───── Records to process ─────
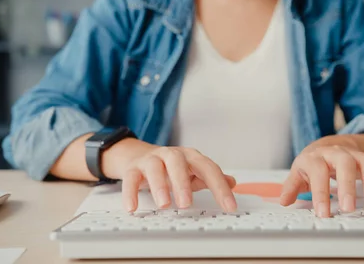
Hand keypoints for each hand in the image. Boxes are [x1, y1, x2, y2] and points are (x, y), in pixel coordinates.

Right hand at [120, 146, 236, 212]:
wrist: (139, 155)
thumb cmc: (170, 167)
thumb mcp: (192, 171)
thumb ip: (210, 177)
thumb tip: (232, 182)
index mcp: (190, 157)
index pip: (208, 168)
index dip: (220, 187)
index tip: (229, 206)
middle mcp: (171, 155)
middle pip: (178, 162)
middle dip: (182, 182)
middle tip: (186, 204)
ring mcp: (151, 160)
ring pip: (154, 168)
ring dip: (159, 186)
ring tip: (164, 204)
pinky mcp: (133, 168)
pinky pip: (130, 178)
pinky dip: (131, 192)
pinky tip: (133, 208)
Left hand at [279, 143, 363, 217]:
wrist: (326, 146)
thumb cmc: (312, 164)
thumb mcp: (298, 173)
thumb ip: (291, 187)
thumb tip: (284, 200)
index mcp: (315, 157)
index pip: (317, 172)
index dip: (320, 193)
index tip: (323, 214)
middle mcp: (336, 153)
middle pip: (344, 163)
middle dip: (347, 186)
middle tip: (349, 209)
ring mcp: (355, 155)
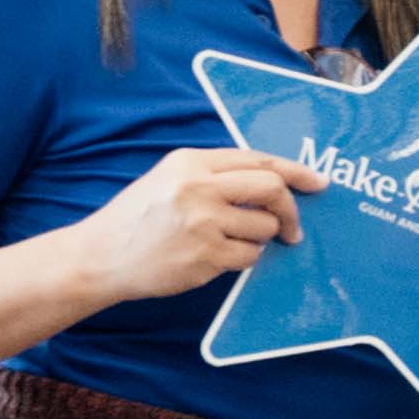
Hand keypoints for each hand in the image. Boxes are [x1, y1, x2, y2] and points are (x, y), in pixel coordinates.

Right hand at [76, 146, 302, 305]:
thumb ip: (216, 174)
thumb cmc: (138, 217)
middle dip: (289, 209)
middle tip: (290, 227)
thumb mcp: (170, 178)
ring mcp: (203, 223)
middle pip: (272, 188)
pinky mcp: (205, 256)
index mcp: (191, 162)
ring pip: (264, 227)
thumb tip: (273, 181)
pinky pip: (249, 257)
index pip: (258, 159)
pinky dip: (242, 259)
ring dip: (258, 238)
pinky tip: (216, 257)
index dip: (296, 171)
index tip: (318, 182)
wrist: (100, 256)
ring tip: (228, 241)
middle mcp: (198, 187)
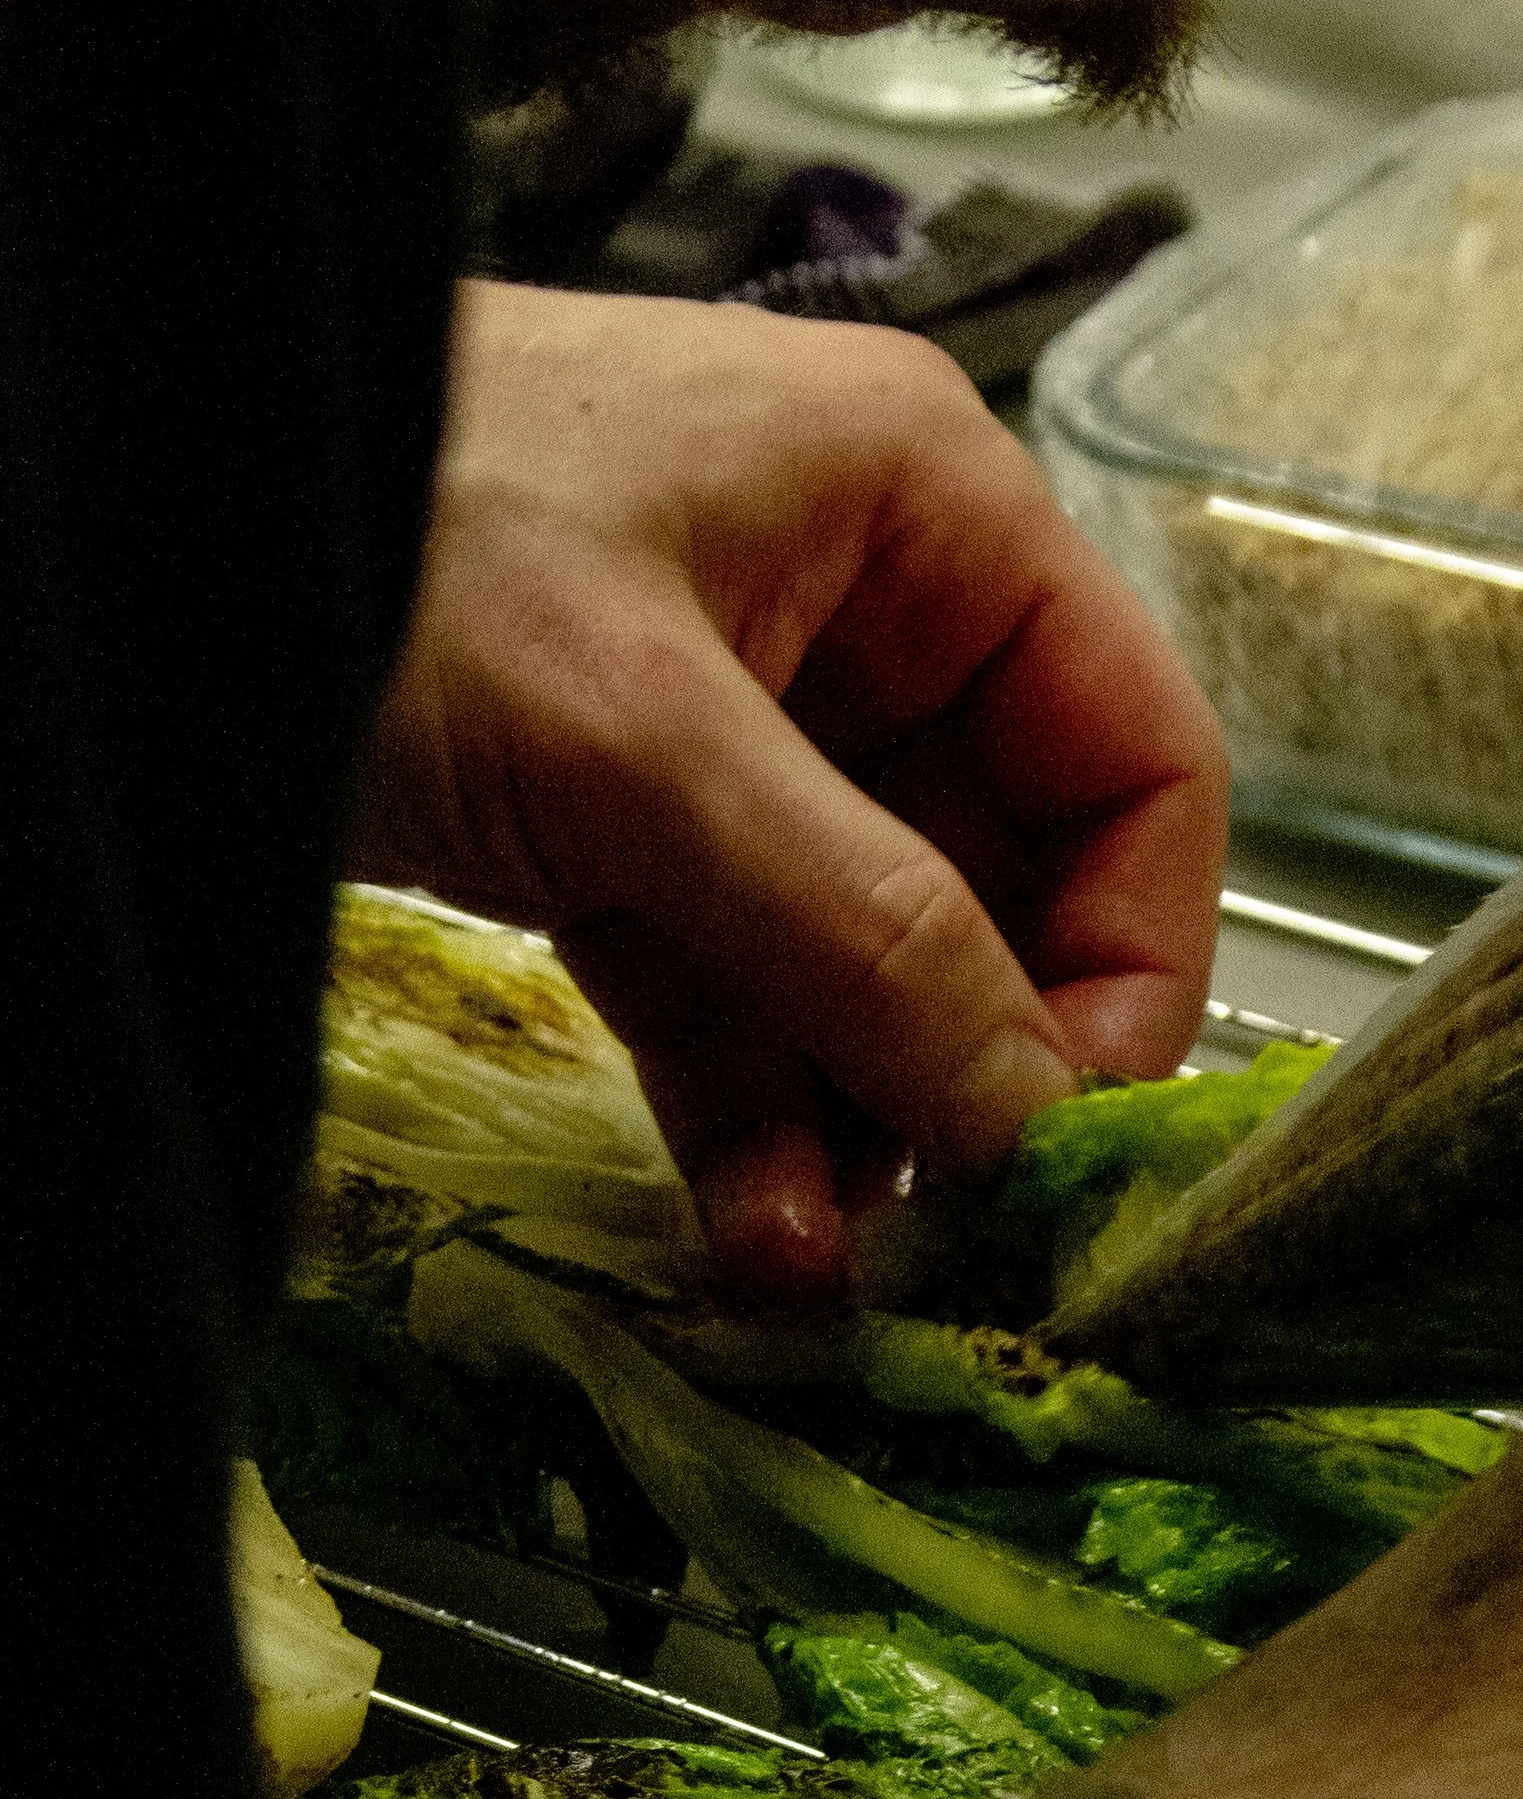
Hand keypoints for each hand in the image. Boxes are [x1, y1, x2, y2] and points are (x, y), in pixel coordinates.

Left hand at [355, 282, 1228, 1305]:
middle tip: (961, 1244)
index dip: (1135, 955)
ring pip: (868, 963)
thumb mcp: (644, 744)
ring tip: (834, 1280)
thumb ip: (860, 933)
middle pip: (1006, 886)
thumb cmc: (385, 536)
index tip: (1085, 1131)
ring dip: (861, 1129)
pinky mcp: (625, 825)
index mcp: (925, 517)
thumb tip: (1032, 1124)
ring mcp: (743, 728)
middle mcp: (864, 618)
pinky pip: (739, 992)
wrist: (112, 534)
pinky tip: (757, 1241)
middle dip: (976, 1073)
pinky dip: (755, 1116)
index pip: (1134, 756)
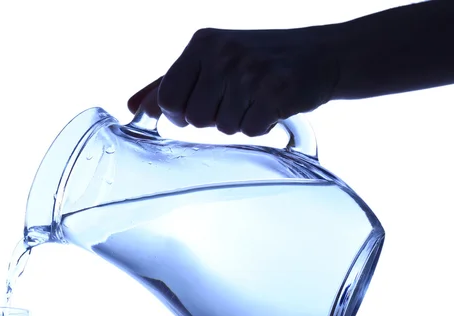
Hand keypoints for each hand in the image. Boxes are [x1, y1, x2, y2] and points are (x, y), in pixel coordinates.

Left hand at [128, 27, 339, 136]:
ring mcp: (250, 71)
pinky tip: (272, 105)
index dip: (182, 113)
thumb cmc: (259, 59)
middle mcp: (223, 53)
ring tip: (257, 97)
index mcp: (201, 43)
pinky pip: (250, 132)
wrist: (322, 53)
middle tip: (237, 97)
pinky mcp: (276, 91)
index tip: (204, 102)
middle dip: (214, 117)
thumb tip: (133, 108)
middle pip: (194, 119)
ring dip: (239, 121)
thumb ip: (167, 83)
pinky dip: (261, 126)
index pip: (167, 100)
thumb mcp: (210, 60)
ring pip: (223, 128)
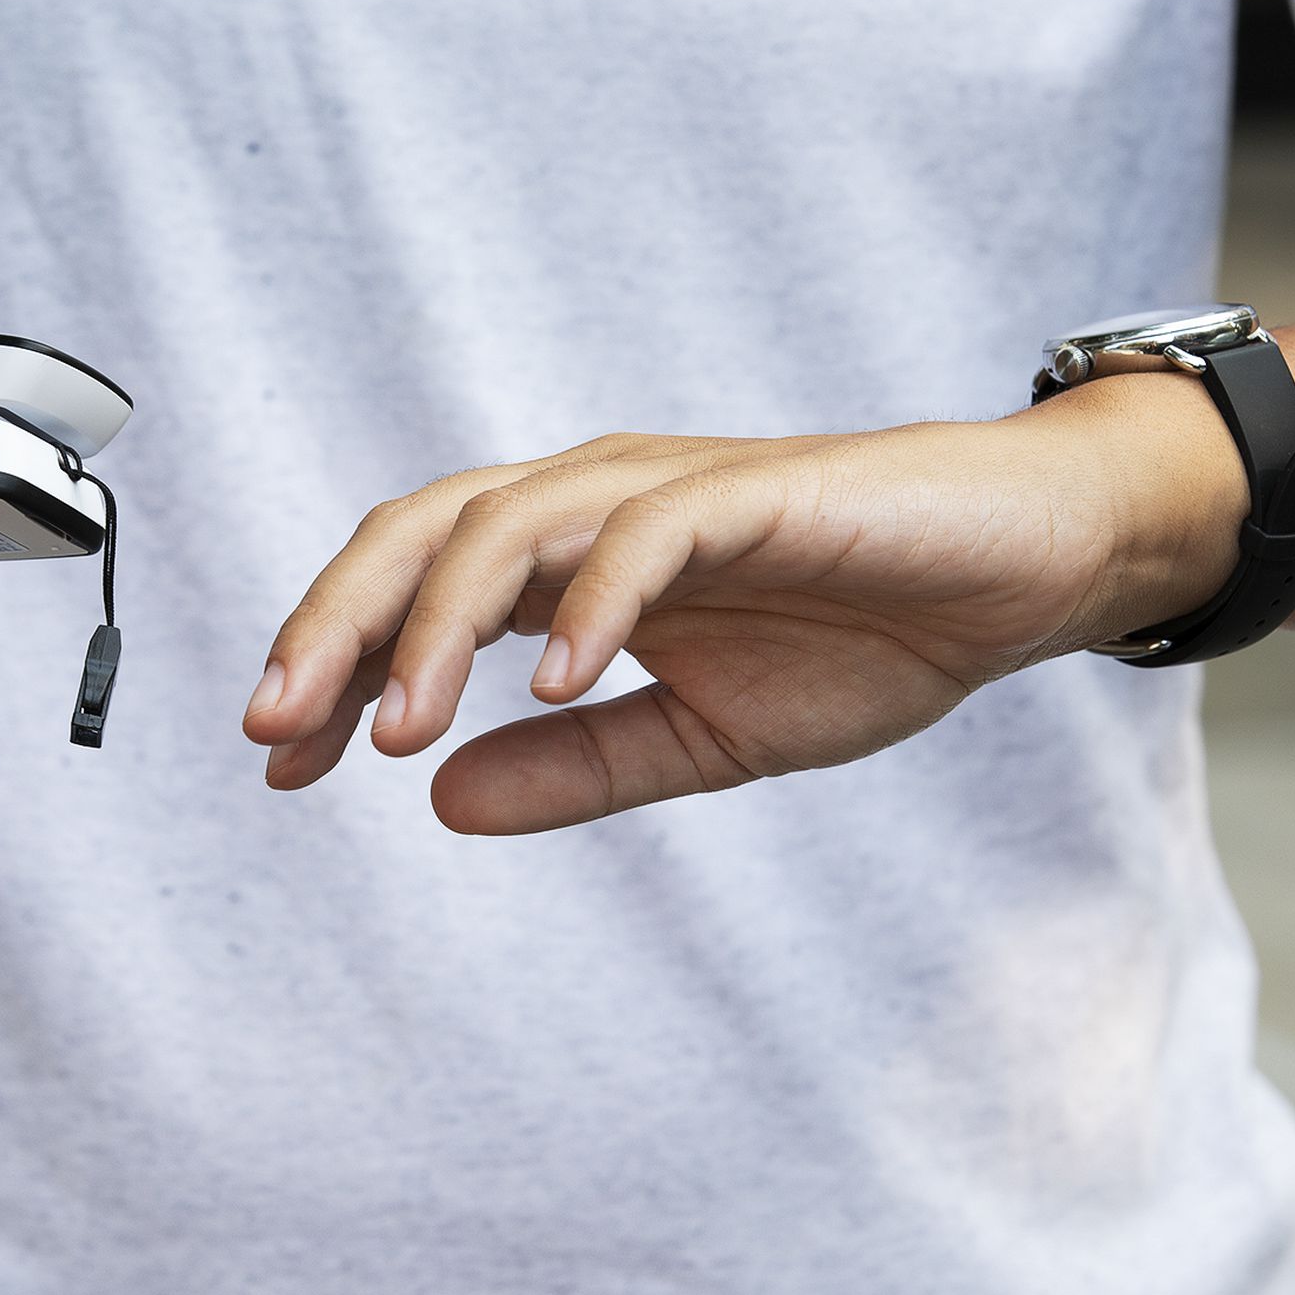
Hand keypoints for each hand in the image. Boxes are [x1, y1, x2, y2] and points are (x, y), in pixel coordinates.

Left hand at [246, 378, 1245, 832]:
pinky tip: (551, 682)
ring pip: (509, 523)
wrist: (1018, 569)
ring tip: (390, 733)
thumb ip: (577, 767)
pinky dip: (591, 601)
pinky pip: (649, 530)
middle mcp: (597, 503)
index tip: (279, 763)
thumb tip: (442, 806)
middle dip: (333, 627)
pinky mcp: (758, 489)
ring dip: (436, 626)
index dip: (333, 666)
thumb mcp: (702, 735)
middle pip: (423, 534)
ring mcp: (671, 487)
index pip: (413, 591)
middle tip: (276, 733)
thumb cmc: (867, 633)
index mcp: (571, 558)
─────
● About this task:
Omitting all pictures, copy the preceding entries without any alteration.

● Finished task:
Hand keypoints for each hand in the image. Boxes are [x1, y1, x2, y2] and points are (x, y), in pixel coordinates.

Right hand at [120, 146, 236, 212]:
wrist: (139, 155)
thumb cmc: (170, 167)
thumb mcp: (192, 171)
thumb ip: (210, 177)
thumb tip: (232, 182)
index mcp: (190, 157)
index pip: (208, 168)
index dip: (220, 187)
index tip: (229, 206)
middle mcp: (171, 155)
middle pip: (178, 162)
middle dip: (182, 182)
middle tip: (186, 204)
ring mcp: (151, 160)
ring pip: (154, 168)
ring dip: (159, 186)
ring tip: (164, 204)
pinky mcp: (133, 168)
pinky pip: (130, 178)
pinky dip: (131, 192)
pinky tip: (133, 208)
Left hand at [279, 143, 363, 217]:
wrist: (326, 146)
thumb cmc: (312, 164)
thumb mcp: (298, 173)
thumb ip: (291, 187)
thumb tip: (284, 200)
index mcp: (315, 157)
index pip: (317, 172)
index dip: (320, 193)
index tip: (323, 214)
middle mcp: (336, 153)
middle pip: (344, 163)
middle dip: (347, 186)
middle tip: (349, 209)
ring mcp: (355, 155)
Hand keypoints for each hand in the image. Boxes are [x1, y1, x2, y2] and points are (x, y), in pixel coordinates.

Right hand at [76, 146, 302, 305]:
thumb ip: (216, 174)
thumb cmc: (138, 217)
middle dip: (289, 209)
middle tip: (290, 227)
thumb mcp: (170, 178)
ring mcp: (203, 223)
middle pip: (272, 188)
pinky mcp: (205, 256)
index mcp: (191, 162)
ring pip: (264, 227)
thumb tip: (273, 181)
pinky pip: (249, 257)
index pip: (258, 159)
pinky dip: (242, 259)
ring dip: (258, 238)
pinky tip: (216, 257)
index dip: (296, 171)
index tip: (318, 182)
wrist: (100, 256)
ring tip: (228, 241)
middle mcp: (198, 187)
Hand keypoints for each hand in the image. Boxes are [x1, y1, x2, y2] and points are (x, y), in pixel coordinates.

Left hand at [355, 282, 1228, 1305]:
middle tip: (961, 1244)
index dip: (1135, 955)
ring pip: (868, 963)
thumb mcp: (644, 744)
ring tip: (834, 1280)
thumb ip: (860, 933)
middle pip: (1006, 886)
thumb cmc: (385, 536)
index tip: (1085, 1131)
ring dip: (861, 1129)
pinky mcp: (625, 825)
index mcp: (925, 517)
thumb tip: (1032, 1124)
ring mcp: (743, 728)
middle mcp: (864, 618)
pinky pip: (739, 992)
wrist: (112, 534)
pinky tip: (757, 1241)
middle dip: (976, 1073)
pinky dip: (755, 1116)
index pip: (1134, 756)
Hand keypoints for each hand in the image. Boxes are [x1, y1, x2, y2] and points are (x, y), in pixel coordinates.

Left hand at [128, 27, 339, 136]:
ring mcp: (250, 71)
pinky tip: (272, 105)
index dip: (182, 113)
thumb cmc: (259, 59)
middle mcp: (223, 53)
ring tip: (257, 97)
index mcp: (201, 43)
pinky pip: (250, 132)
wrist: (322, 53)
middle tip: (237, 97)
pinky mcp: (276, 91)
index tip: (204, 102)
middle dip: (214, 117)
thumb tip: (133, 108)
middle pip: (194, 119)
ring dip: (239, 121)
thumb ip: (167, 83)
pinky dip: (261, 126)
index pip: (167, 100)
thumb mcp: (210, 60)
ring pip: (223, 128)
Hand keypoints for each hand in the image. Boxes are [x1, y1, x2, y2] and points are (x, y), in pixel coordinates.

Left hand at [246, 378, 1245, 832]:
pinky tip: (551, 682)
ring pip: (509, 523)
wrist: (1018, 569)
ring tip: (390, 733)
thumb ip: (577, 767)
pinky dip: (591, 601)
pinky pip: (649, 530)
middle mcp: (597, 503)
index tip: (279, 763)
thumb tip: (442, 806)
middle dip: (333, 627)
pinky mcp: (758, 489)
ring dip: (436, 626)
index dip: (333, 666)
thumb mcp: (702, 735)
middle pip: (423, 534)
ring mcp: (671, 487)
index pip: (413, 591)
middle tip: (276, 733)
thumb cmc: (867, 633)
index mcp: (571, 558)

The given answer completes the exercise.